The ordinance has yet to be posted online. A representative of the city’s buildings department shared a one-page summary Tuesday which included:
- Prohibiting the sale or donation of batteries that don’t conform with the ordinance by January 2023
- Increasing fines for building owners that fail to provide a required smoke alarm, smoke detector, or carbon monoxide detector. Owner-occupied buildings are exempt from the fines until 2033, as long as they have working devices in the building.
“Most of the battery-operated smoke detectors have a shelf life of 10 years. So this allows them a decade to run the full life of the current smoke detectors,” Villegas said of the extended timeline for homeowners.
Scaled-back plans for a nine-unit corner building at 2901 N. Milwaukee Ave. in Avondale were approved.
The original plans called for a 19-unit building with a two-story addition. Ald. Carlos Ramirez-Rosa filed a letter of support for the project, after saying in December it was proof that his controversial decision to downzone a stretch of Milwaukee Ave. was working.
“This project really shows that through our community-driven zoning process, through our land use and development policy which seeks to preserve existing buildings, we are able to accomplish our goals in this stretch: investment, [but with] rehab of existing buildings and preservation of the existing built environment,” the alderman said in December.

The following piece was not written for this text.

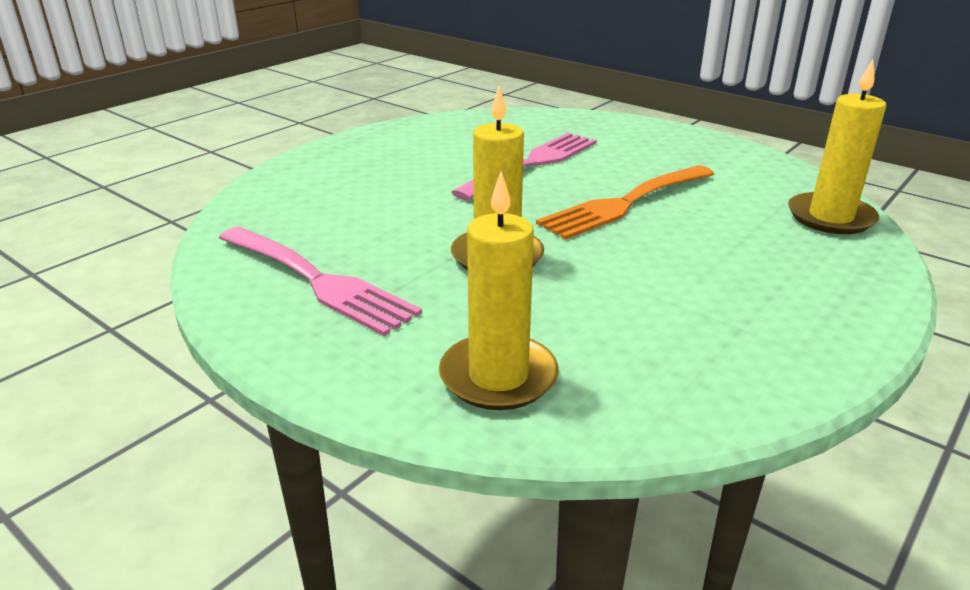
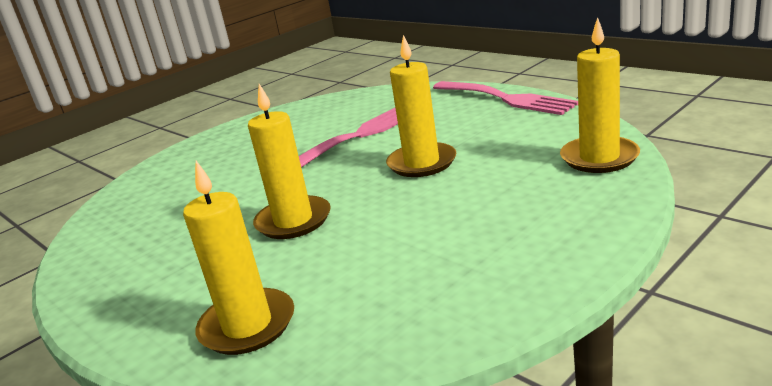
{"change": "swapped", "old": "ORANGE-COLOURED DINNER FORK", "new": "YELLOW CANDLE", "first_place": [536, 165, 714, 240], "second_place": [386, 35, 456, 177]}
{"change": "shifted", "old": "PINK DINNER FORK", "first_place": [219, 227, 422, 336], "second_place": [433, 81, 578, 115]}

Pastry chef Angela Diaz also was approved for a zoning change to open her 405-square-foot You’re a Cookie gluten-free bakery in Avondale.
The Instagram-friendly Wndr Museum, 1130 W. Monroe St. received approval to expand into the adjacent building at 1140 W. Monroe St. The museum announced Tuesday it plans to reopen Friday with a touchless experience and enhanced safety measures after closing due to the coronavirus pandemic.
In the 45th ward, Columbia Care was given approval to expand their dispensary at 4758 N. Milwaukee Ave. Ald. David Moore (17th) voted no, saying he “can’t in good conscience” vote for a dispensary without significant minority ownership.
Decisions on several large development projects were also delayed, including a 47-story tower in the 42nd ward, east of the Kennedy Expressway.
The 413-unit complex, 640 W. Washington, with approximately 8,000 square feet of ground level retail spaces was set to join other recent projects approved for the area, including the Parker Fulton Market, 727 W. Madison, and an upcoming Equinox-branded hotel and apartment high-rise.
A nine-story commercial building at 1229 W. Randolph St., planned to replace a two-story vacant building next door to a Lou Malnati’s Pizzeria, was also put off for a vote, as was the redevelopment of an old Sears building on the West Side set to become a grocery store.
No reason for the deferrals were shared during the meeting.